The massive flooding along the Mississippi River is not only a land-borne tragedy. In addition to the ruined homes and cropland, the floods are expected to be devastating to marine life in the Gulf of Mexico.
The flood will push record amounts of fertilizer, manure and residential wastewater into the Gulf of Mexico, expanding a dead zone that already covers 8,500 square miles. In this huge expanse of water, fish and other ocean life lack enough oxygen to survive.
The Mississippi watershed stretches as far west as Montana and as far north as Saskatchewan, so homes and farms far inland are contributing to the dead zone. Their impacts are not confined to record flood events, however. Chemicals, bacteria and other pollutants in residential wastewater are affecting marine life. In turn, the fish and other animals are building up toxic levels of mercury and other elements, making them unsafe for human consumption. DIY Resource: http://www.networx.com/article/how-to-reduce-the-marine-impact-of-your
The average person uses 120 gallons of water per day, according to the U.S. Environmental Protection Agency. Much of the water that runs through our toilets, sinks and tubs is treated, but treatment facilities do not necessarily clear out all chemicals and toxins. Here are some tips for keeping your residential runoff and wastewater from fouling the oceans — even from the middle of the country.
1. Take Care with Fertilizers
Fertilizer runoff is a major cause of the Gulf of Mexico dead zone, and other similar dead zones. The fertilizer nutrients cause algae blooms to flourish, depleting oxygen and suffocating other marine life.

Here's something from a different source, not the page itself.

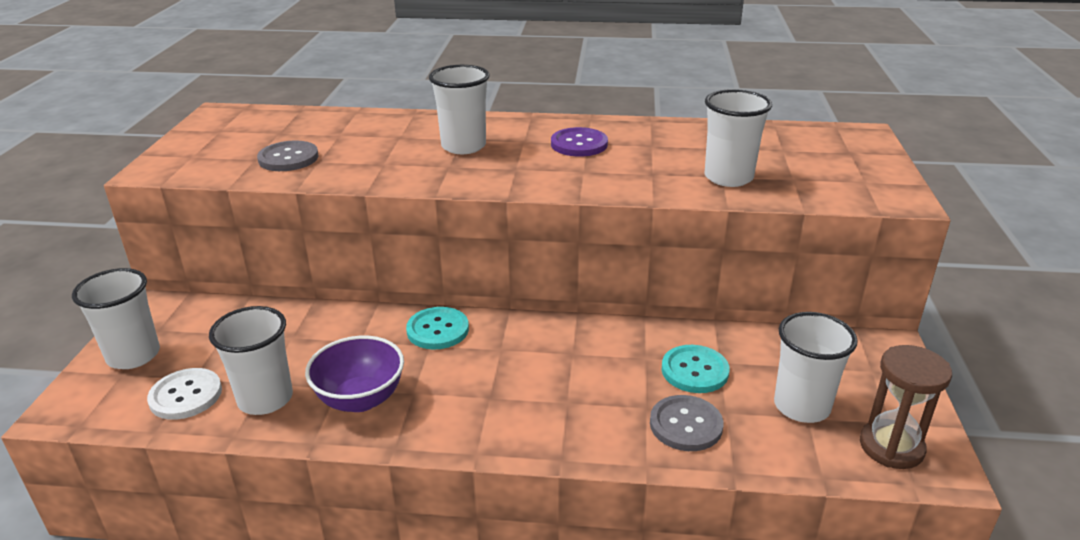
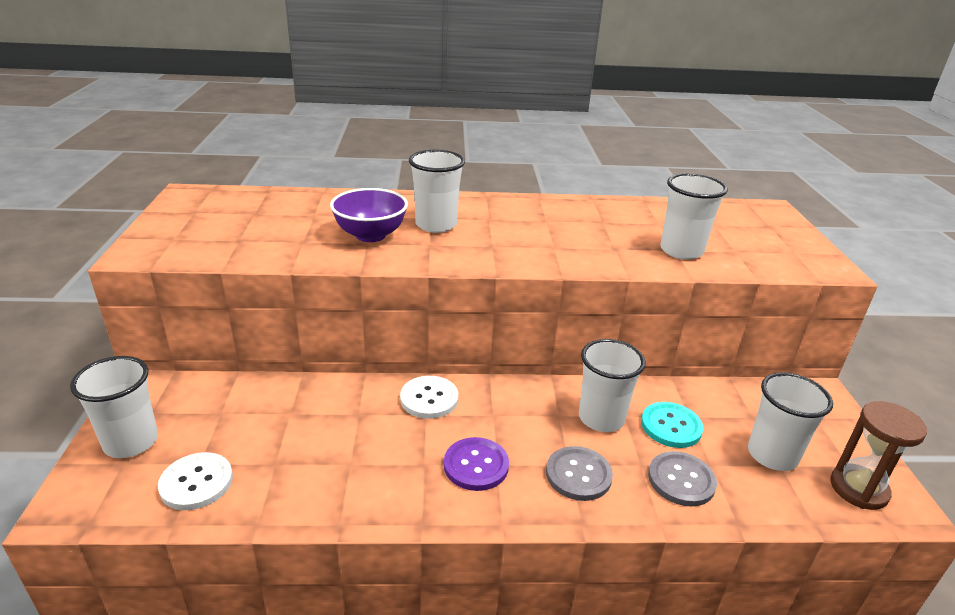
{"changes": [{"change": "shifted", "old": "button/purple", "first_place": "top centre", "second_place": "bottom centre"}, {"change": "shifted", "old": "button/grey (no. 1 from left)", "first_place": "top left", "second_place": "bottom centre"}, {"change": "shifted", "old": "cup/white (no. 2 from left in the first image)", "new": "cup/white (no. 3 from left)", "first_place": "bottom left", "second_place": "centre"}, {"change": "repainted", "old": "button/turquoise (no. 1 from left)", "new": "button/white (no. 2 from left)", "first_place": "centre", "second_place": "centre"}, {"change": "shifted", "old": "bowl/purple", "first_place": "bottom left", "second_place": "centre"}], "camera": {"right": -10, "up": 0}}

Have your soil tested and only apply fertilizer as recommended, and strictly following package directions. Take particular care to avoid using excessive phosphorus. Also take care when watering after fertilization to avoid runoff. Also aerate compacted lawns to encourage water penetration and minimize runoff. DIY Resource: http://www.hometalk.com
2. Limit Toxic Chemical Usage
It is often assumed that the ocean is so large that most chemicals and toxins are dispersed to safe levels. However, new evidence shows they have not been dispersed. Moreover, they become concentrated at dangerous levels toward the top of the food chain.
The World Wildlife Fund estimates that the average American home contains 10 gallons of potential hazardous waste in various cleaners, solvents, pesticides and other products. Reduce your use of toxic chemicals.
Avoid chemical drain cleaners. Also look for phosphate-free detergents. Phosphates in detergents are another cause of algal blooms and dead zones.
3. Dispose of Pharmaceuticals Properly
Prescription and non-prescription drugs have been detected in water samples in a large percentage of U.S. streams and rivers, according to the U.S. Geological Survey. Don’t throw expired or unwanted medicines down the drain. Instead, find a local location for the National Prescription Drug Take-Back events.
4. Keep Motor Oil Out of the Drain
If you change your own oil, recycle the oil properly (as well as oil filters and antifreeze). Also fix oil leaks. The Environmental Protection Agency estimates that 200 million gallons of motor oil is spilled on the ground or poured down drains and sewers each year. Such residential and industrial land-based sources dump three times as much oil into the oceans than oceanic oil spills, according to the U.S. National Research Council.
5. Use Reclaimed Water
Look for ways to reclaim greywater from your home, and encourage your local government to use more reclaimed water for irrigation and other non-potable uses.
Limiting the chemicals and toxins in your wastewater (and reducing levels of wastewater) can help limit your impact on marine ecosystems.